WHAT THE EXERCISE ASKS
Can you write the next part of the forum thread about the two golden retrievers at York County, SC Animal Control, starting right after its final line?

# Adopted 2 goldens at York Co, SC Animal Control



## djoz (Jul 9, 2009)

I saw these 2 goldens listed today:

http://www.petfinder.com/petnote/displaypet.cgi?petid=15074423



http://www.petfinder.com/petnote/displaypet.cgi?petid=15074422


----------



## Augustus McCrae's Mom (Aug 14, 2007)

Sent an email to Foothills Golden Retriever Rescue ([email protected]) to see if they could help.


----------



## CAROLINA MOM (May 12, 2009)

*2 golden boys*



djoz said:


> I saw these 2 goldens listed today:
> 
> http://www.petfinder.com/petnote/displaypet.cgi?petid=15074423
> 
> ...


 
I am with CFGRR- I emailed Foothills GR Rescue their pictures and info this morning. Waiting for a reply.


----------



## FinnTastic (Apr 20, 2009)

they're very cute


----------



## AquaClaraCanines (Mar 5, 2006)

Keep us posted!


----------



## goldengirls&boys (Mar 4, 2007)

Oh they are so cute. Do let me know if Foothills is not going to pull them. I know we at Midlands Golden Rescue have room as we just had 3 adopted out.


----------



## Karen519 (Aug 21, 2006)

*Goldengirls*

Goldengirls

Can you ask Foothills if they are going to pull them or not. I am afraid if you wait it will be TOO LATE for these two!


----------



## coppers-mom (Jan 9, 2009)

I e-mailed the shelter late this afternoon. If I do not hear from them tomorrow morning I'll call and check.


----------



## AquaClaraCanines (Mar 5, 2006)

I never heard from Newton, hope those are okay. I have a guy who wants one of these if they need a place to go.


----------



## Karen519 (Aug 21, 2006)

*south carolina*

They are in York, SC

A035295 is spayed/neutered.

RECORDS PROVIDED
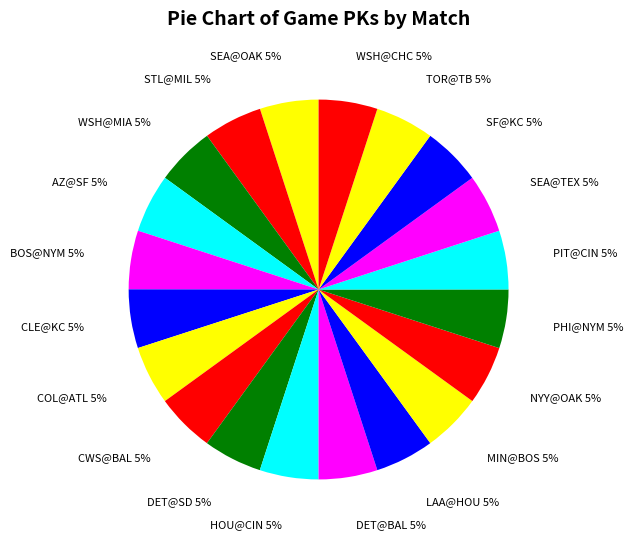

True or false: SF@KC 5% accounts for 15% of the total.

False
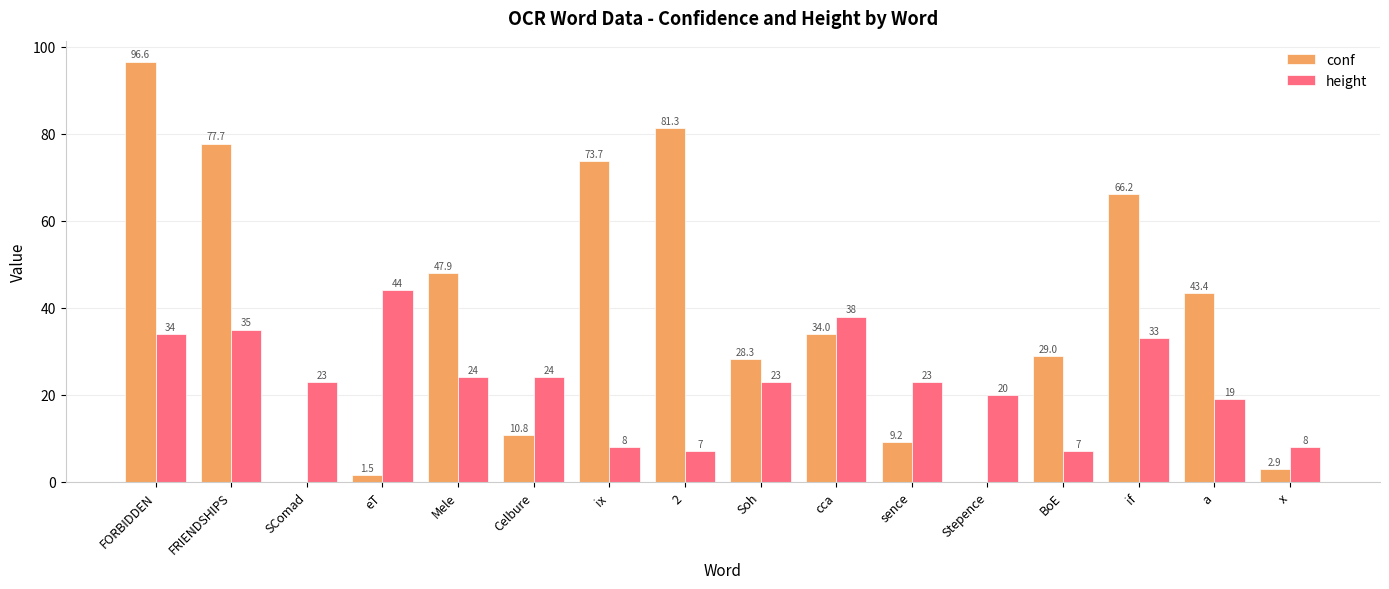

Does the chart contain stacked bars?

No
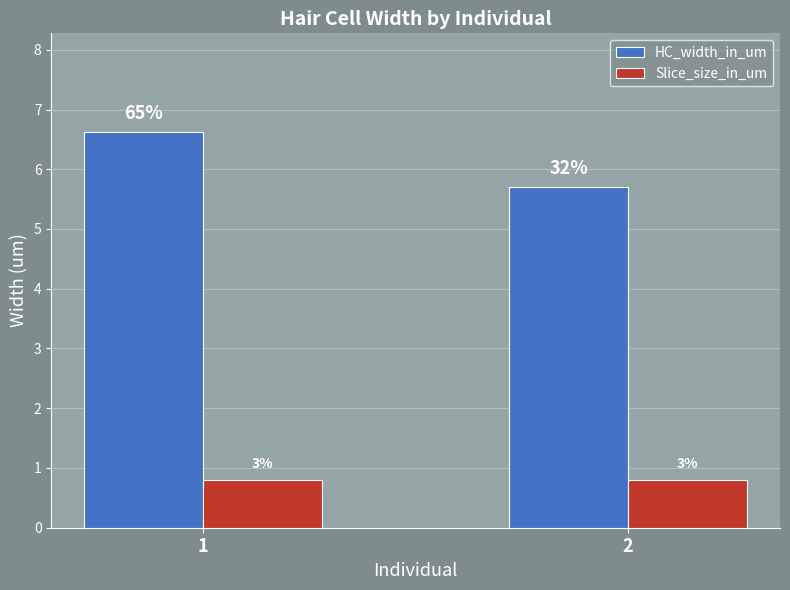

List the labels in order of HC_width_in_um value, smallest first.

2, 1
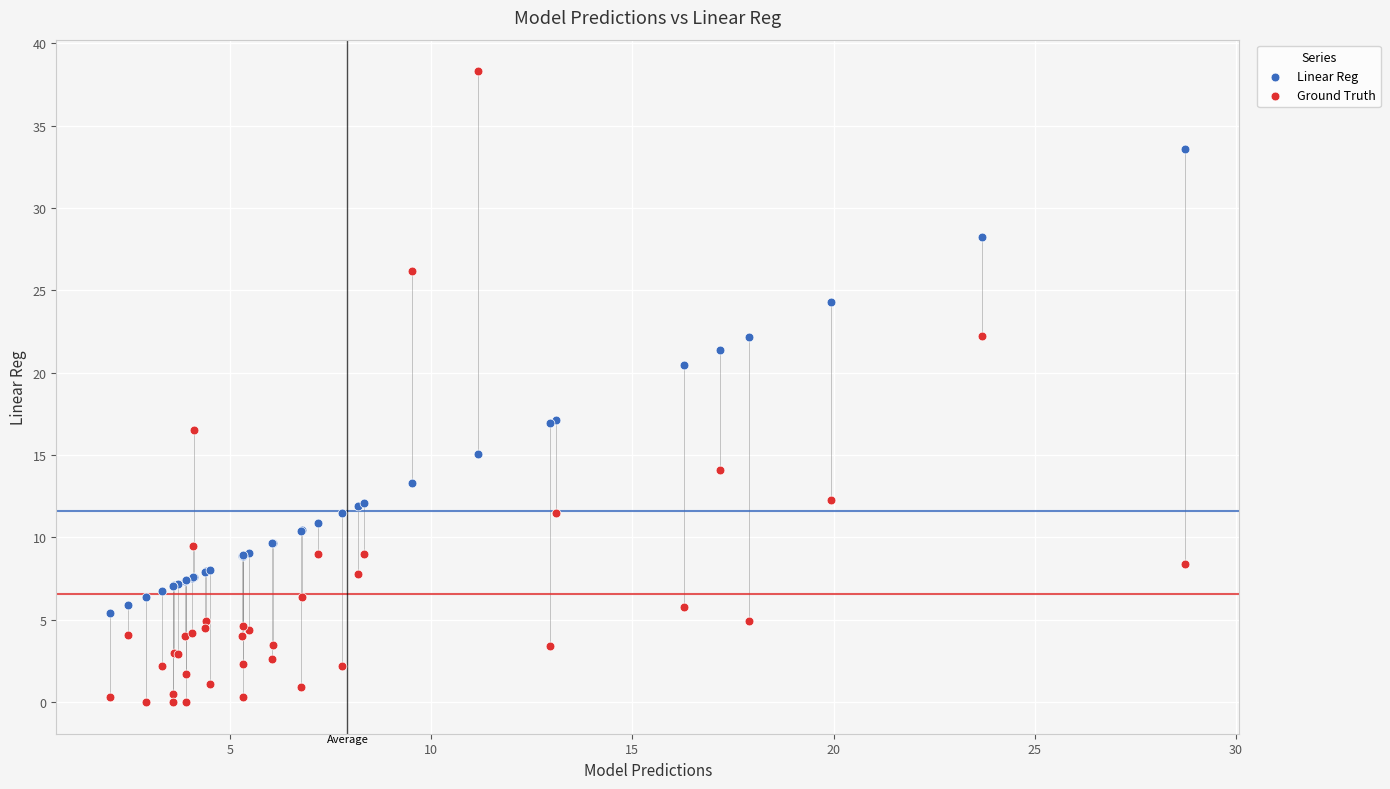

In the Linear Reg series, what Y value is closest to 19?

20.5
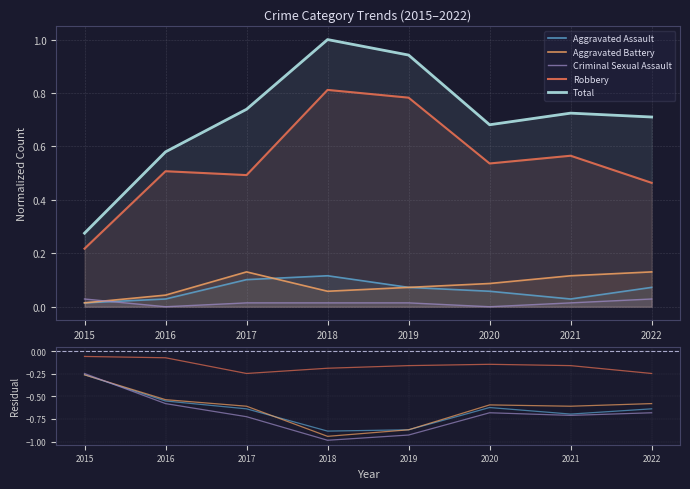

Which series has the largest total across all categories?

Total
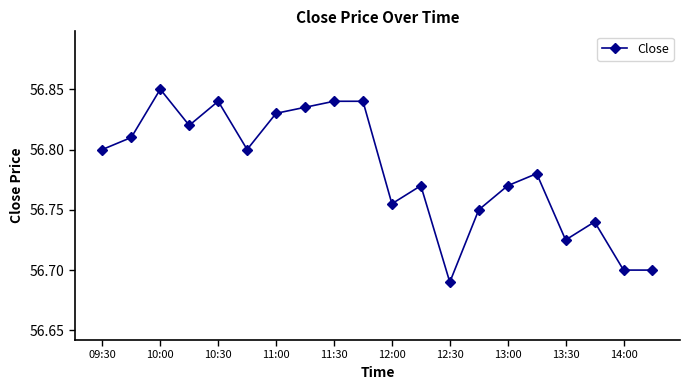

True or false: the data has more than 0 interior local peaks.

True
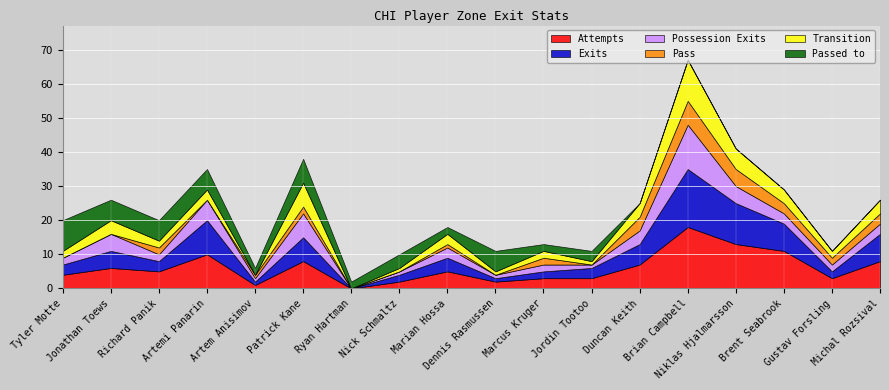

The Transition series shows 3 at Gustav Forsling. True or false?

False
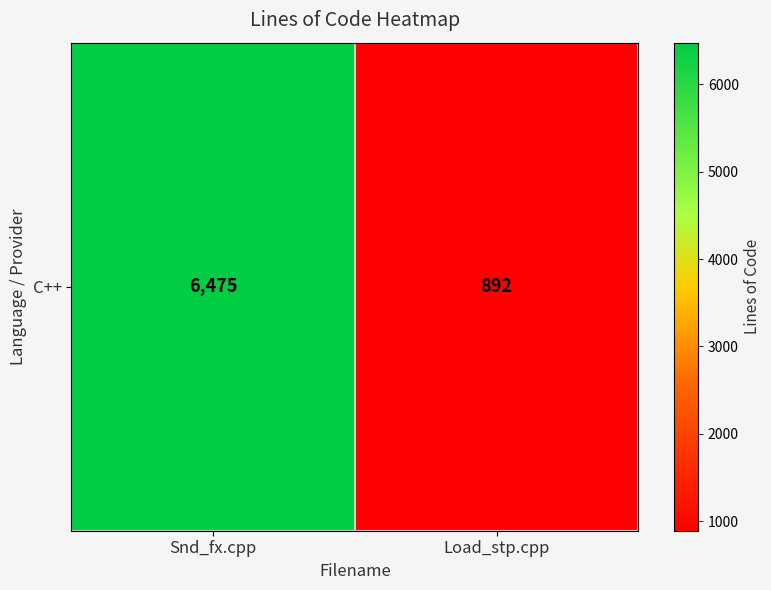

Reading right to left, what are all the values shown in this chart?

Load_stp.cpp=892	Snd_fx.cpp=6475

RESPONSE TO THE TASK
My Contact InfoYork County Animal Control 
York, SC 
803-628-3190 
[email protected]
See more pets from York County Animal Control 
http://www.petfinder.com/shelterSearch/shelterSearch.cgi?shelterid=SC111

More About A035294A035294 is spayed/neutered. 
My Contact InfoYork County Animal Control 
York, SC 
803-628-3190 
[email protected] 

See more pets
http://www.petfinder.com/shelterSearch/shelterSearch.cgi?shelterid=SC111


----------



## AquaClaraCanines (Mar 5, 2006)

Karen did you hear anything about the two at Newton, GA, though?

I have a home waiting for one and possibilities for the other. They are neutered males? HW status?


----------



## RENEESDOG (Feb 8, 2009)

This shelter is very close to where Roxie is missing


----------



## goldengirls&boys (Mar 4, 2007)

I called about them this afternoon and both were adopted out is what they told me....


----------



## AquaClaraCanines (Mar 5, 2006)

Wonderful!


----------



## Karen519 (Aug 21, 2006)

*Update*

This update from Veronica who is helping ROxie's parents try to find her:

Darlene and Larry adopted one of these boys. Don't know which was Harley.

They are STILL LOOKING FOR ROXIE!!!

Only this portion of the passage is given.